» EXERCISES TO COMPLETE
**a.** Answer these questions using the forum thread about the old barn.
(i) How many tractors and how many hit and miss engines does the man Wingnut visited have?
(ii) In what year was the Bull Tractor made, and how many were made?
(iii) What zip code does Chris give for Hammond, LA?
**b.** In the forum thread about the old barn, copy the passage from "## psrumors (Apr" to "and miss engines." word for word.

# You just can't believe want you can find in an old Barn



## Wingnut (Aug 21, 2004)

Like a bull from the side


----------



## Wingnut (Aug 21, 2004)

and the same bull from the front


----------



## DrBailey (Nov 14, 2004)

Wingnut , thats awesom , there`s gotta be more to the story.
And the sighn , whats that ??


----------



## psrumors (Apr 25, 2004)

What an awesome find Wingnut.....give us details


----------



## Wingnut (Aug 21, 2004)

He lives 11 miles from me. He got the tractor bug back in the 1940's he now 80 sharp has a whip and one of the nices guys you would ever meet. I was going to stay for 30 minutes ended up being 4 hours. 

He started for under $20 back then. The poor guy has 350 tractors and 150 hit and miss engines. 

He love to trade for parts and will sell parts. 

The Bull is a Bull Tractor 1911 only 25 were made and he know of 5 that run. 

His front yard Fordson Roller


----------



## Chris (Sep 15, 2003)

Amazing...I might need to come out and check out his engines...
Is he planning to sell any of his engines....might be a fun time to take lots of good pics!!! how far are you from Hammond, LA -- zip code 70403?

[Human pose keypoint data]
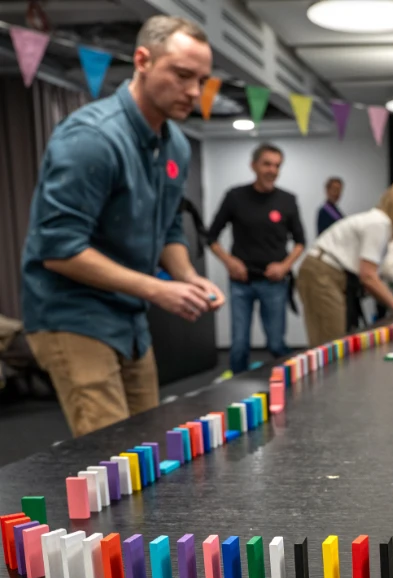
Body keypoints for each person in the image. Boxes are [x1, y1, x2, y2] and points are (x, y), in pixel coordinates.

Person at [19, 15, 224, 438]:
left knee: (147, 444)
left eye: (201, 80)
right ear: (143, 60)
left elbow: (168, 228)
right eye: (182, 75)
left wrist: (187, 278)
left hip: (129, 315)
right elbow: (59, 249)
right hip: (72, 314)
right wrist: (157, 288)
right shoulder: (91, 139)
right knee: (109, 454)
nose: (193, 92)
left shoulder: (176, 145)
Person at [207, 143, 305, 375]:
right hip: (241, 282)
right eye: (267, 164)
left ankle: (291, 385)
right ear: (254, 166)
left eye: (277, 165)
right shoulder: (235, 197)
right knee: (239, 345)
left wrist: (284, 266)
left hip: (274, 283)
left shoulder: (287, 200)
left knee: (275, 343)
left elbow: (300, 242)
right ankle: (236, 392)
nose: (272, 170)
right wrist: (229, 261)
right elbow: (210, 237)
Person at [297, 182, 393, 346]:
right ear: (392, 205)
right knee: (330, 344)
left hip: (327, 271)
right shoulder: (380, 223)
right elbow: (368, 276)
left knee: (332, 341)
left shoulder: (379, 223)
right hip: (323, 272)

» ANSWERS PROVIDED
**a.**
(i) 350 tractors and 150 hit and miss engines
(ii) 1911; only 25 were made
(iii) 70403

**b.**
## psrumors (Apr 25, 2004)

What an awesome find Wingnut.....give us details


----------



## Wingnut (Aug 21, 2004)

He lives 11 miles from me. He got the tractor bug back in the 1940's he now 80 sharp has a whip and one of the nices guys you would ever meet. I was going to stay for 30 minutes ended up being 4 hours. 

He started for under $20 back then. The poor guy has 350 tractors and 150 hit and miss engines.